* Activity *
Continue the commentary on lessons from the UK General Election, picking up right after its final sentence.

* Text section *
__________________________________________________

Lessons from the UK election are far-reaching

I addressed the CIPFA luncheon on the outcome of the General Election and raised three far-reaching consequences of it.

Firstly, the result of the election (and indeed the exit poll) was a shock because the pollsters and pundits got it wrong.

This raises serious issues about polling and punditry generally, particularly the former. What, precisely, is the point of an opinion poll if even a series of them turns out utterly wrong? If this can apply to an election (where the error is demonstrable), how do we know it does not apply to everything else? For government departments carrying out consultations or businesses carrying out market research, how do we know this is in any way meaningful? In fairness to forecasters and pundits, they can only work from the information they have, but if basic indicators such as economic competence or preferred Prime Minister so heavily favoured one side, should someone not have picked it up?

It seems to me that this era of mass information is becoming an era of erroneous information. Pollsters and others crowd around a particular forecast, afraid of being attacked as an outlier, and no one is rewarded for standing clear from this crowd. The crowd, however, sometimes (often, even) gets it wrong.

Punditry also suffers from a lack of judgement in selecting the “expert”. Immediately upon presentation of the exit poll, one pundit on BBC NI said “exit polls in 1992 and 1970” were “wrong”. In fact, the exit poll in 1992 was not much further out than this year’s; and the exit poll in 1970, taken in a single constituency, was absolutely spot on and the first indication anyone had of the correct result. In fact, exit polls have rarely been far out; yet pre-election polls have quite frequently been. There is a clear distinction, and no “pundit” should miss this. Again, pundits go with the crowd and are too impressed by fables about the past which are in fact untrue (such as that 1992 exit poll) or by social media propaganda – look how many, for example, predicted a Sinn Féin win in Belfast South, where in fact they came a distant fourth (as anyone actually knocking doors there or even with a basic knowledge of electoral trends locally would have known).

We have now to be much more careful, fundamentally, about what information we buy, and choose our suppliers much more carefully.

Secondly, Northern Ireland is now into a period of time where it is vulnerable to external shocks which are predictable, but which it is choosing to ignore.

There will be obvious financial shocks. Already, a ludicrous public discussion has broken out about how to “stop austerity” rather than how to deal with it. Northern Ireland has seen about 14% knocked off its spending in real terms – we complain about this, but it is less than half the equivalent reduction across the border in the Republic and it is not as bad as experienced elsewhere in the UK. The failure of Northern Ireland parties to budget properly (while pretending they do not have to) is already causing considerable grief – the voluntary sector in particular is taking a hit, but so are universities, road construction projects and school buildings, among others. Unless there is a dramatic change at the 2016 Assembly Election to parties prepared to tell it as it is and prepare accordingly, this will only get worse.

__________________________________________________

* Input data *

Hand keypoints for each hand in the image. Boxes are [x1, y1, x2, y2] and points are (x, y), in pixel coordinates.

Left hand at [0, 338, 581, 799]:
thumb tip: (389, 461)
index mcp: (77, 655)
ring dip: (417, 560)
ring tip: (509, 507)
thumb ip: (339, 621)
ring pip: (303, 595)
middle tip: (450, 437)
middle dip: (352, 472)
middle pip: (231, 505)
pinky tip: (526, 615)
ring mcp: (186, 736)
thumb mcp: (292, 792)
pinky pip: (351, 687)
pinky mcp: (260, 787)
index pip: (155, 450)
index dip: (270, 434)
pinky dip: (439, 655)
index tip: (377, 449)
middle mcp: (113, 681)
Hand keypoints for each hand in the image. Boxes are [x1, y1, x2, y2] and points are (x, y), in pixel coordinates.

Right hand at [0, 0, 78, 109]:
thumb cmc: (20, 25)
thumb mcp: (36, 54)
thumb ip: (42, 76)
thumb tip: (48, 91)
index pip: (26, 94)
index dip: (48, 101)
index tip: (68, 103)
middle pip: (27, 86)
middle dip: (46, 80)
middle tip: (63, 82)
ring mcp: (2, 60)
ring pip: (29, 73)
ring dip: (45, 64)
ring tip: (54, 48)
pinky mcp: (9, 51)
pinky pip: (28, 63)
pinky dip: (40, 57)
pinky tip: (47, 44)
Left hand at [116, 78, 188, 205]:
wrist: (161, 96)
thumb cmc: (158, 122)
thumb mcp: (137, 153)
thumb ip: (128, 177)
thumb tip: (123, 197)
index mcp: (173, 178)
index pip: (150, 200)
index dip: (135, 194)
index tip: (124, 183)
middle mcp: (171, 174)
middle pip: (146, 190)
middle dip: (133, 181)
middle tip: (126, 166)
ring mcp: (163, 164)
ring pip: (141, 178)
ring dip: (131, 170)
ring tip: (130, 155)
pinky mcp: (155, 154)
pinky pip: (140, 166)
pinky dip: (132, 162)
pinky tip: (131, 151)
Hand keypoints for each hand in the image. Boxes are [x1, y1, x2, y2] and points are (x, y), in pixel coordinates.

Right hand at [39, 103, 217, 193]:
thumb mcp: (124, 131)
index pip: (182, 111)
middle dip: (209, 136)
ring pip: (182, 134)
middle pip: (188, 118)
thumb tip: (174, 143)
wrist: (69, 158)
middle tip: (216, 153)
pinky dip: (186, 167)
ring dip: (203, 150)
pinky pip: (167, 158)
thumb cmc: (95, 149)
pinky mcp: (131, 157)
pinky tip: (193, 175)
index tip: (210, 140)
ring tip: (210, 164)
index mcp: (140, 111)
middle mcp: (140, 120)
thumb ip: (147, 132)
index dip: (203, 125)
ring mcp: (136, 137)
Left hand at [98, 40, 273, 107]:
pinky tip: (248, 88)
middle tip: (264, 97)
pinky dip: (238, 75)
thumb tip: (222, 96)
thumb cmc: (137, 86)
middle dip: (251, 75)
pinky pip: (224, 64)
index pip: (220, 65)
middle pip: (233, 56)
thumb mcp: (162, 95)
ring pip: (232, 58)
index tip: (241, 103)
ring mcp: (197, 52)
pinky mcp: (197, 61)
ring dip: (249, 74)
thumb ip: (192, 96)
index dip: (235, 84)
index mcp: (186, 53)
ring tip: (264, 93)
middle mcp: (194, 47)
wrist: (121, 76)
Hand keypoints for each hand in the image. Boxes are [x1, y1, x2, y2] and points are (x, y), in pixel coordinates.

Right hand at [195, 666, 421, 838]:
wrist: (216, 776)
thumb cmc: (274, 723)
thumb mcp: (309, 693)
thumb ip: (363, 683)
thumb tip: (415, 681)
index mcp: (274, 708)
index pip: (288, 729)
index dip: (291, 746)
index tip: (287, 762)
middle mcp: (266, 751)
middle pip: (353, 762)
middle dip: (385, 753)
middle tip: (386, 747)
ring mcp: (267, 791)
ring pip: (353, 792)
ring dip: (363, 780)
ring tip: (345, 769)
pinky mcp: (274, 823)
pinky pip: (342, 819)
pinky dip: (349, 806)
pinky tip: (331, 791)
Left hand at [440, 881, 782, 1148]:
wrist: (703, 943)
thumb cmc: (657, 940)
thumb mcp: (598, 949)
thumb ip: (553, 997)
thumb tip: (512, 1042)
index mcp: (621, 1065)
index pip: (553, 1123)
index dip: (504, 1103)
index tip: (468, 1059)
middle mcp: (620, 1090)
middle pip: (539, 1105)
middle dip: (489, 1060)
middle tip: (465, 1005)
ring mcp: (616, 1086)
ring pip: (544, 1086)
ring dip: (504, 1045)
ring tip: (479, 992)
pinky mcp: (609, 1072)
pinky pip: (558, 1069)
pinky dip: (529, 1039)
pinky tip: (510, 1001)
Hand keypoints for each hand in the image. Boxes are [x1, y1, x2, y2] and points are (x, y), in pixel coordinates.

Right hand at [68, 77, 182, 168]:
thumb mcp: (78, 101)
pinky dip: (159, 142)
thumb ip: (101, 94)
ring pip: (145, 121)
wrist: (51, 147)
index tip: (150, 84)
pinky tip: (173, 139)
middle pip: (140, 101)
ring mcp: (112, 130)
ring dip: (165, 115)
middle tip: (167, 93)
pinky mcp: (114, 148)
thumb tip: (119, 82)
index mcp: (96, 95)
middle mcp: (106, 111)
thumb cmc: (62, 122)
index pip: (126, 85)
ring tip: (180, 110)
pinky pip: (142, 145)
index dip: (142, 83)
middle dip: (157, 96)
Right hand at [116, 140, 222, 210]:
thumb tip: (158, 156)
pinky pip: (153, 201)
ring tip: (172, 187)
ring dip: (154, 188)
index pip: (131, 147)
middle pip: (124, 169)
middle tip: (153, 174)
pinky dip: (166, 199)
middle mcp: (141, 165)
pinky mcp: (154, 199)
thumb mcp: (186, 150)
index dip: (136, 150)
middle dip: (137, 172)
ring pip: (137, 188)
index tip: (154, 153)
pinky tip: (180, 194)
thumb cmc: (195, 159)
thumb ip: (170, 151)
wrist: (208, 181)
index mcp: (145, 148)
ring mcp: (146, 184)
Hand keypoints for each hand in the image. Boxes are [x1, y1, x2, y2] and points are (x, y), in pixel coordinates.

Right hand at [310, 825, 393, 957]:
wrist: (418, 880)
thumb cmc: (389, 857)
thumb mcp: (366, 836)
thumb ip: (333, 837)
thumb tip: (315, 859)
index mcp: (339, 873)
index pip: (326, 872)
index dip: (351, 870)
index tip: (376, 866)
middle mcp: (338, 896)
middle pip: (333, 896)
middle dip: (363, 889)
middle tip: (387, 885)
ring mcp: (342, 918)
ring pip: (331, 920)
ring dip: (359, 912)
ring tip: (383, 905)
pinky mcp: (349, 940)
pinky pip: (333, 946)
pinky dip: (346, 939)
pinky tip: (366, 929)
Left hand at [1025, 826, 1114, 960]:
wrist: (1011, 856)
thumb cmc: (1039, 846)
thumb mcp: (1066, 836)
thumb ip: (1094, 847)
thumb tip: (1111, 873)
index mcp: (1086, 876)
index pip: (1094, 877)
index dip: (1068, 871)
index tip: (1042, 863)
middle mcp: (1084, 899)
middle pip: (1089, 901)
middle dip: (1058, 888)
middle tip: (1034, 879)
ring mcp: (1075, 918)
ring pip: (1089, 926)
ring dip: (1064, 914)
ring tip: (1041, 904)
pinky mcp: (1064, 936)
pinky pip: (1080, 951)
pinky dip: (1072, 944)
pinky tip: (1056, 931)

__________________________________________________

* Written answer *
Less obviously, there is the issue that “the Union”, the defining issue of Northern Ireland elections supposedly, is no longer actually remotely in our hand. Already, effectively, there is no longer a UK Government, but in effect an English Government which takes additional responsibility over Defence and Foreign Affairs for the wider Union. With Scotland yellow, England blue and London red, the Union is changing dramatically and will surely become federal, including with significant financial powers. Northern Ireland, reliant on tens of billions every year from South East England, has taken no serious steps to reform its public services. remove inefficient segregation and promote export markets – on the contrary, reform processes are blocked, segregation is protected deliberately at great cost, and we do not even have a direct air route to Europe’s largest market. Those demanding “devolution of economic control” will get a hell of a shock when that actually happens and they have to introduce tax hikes which make prescription charges look like pocket change.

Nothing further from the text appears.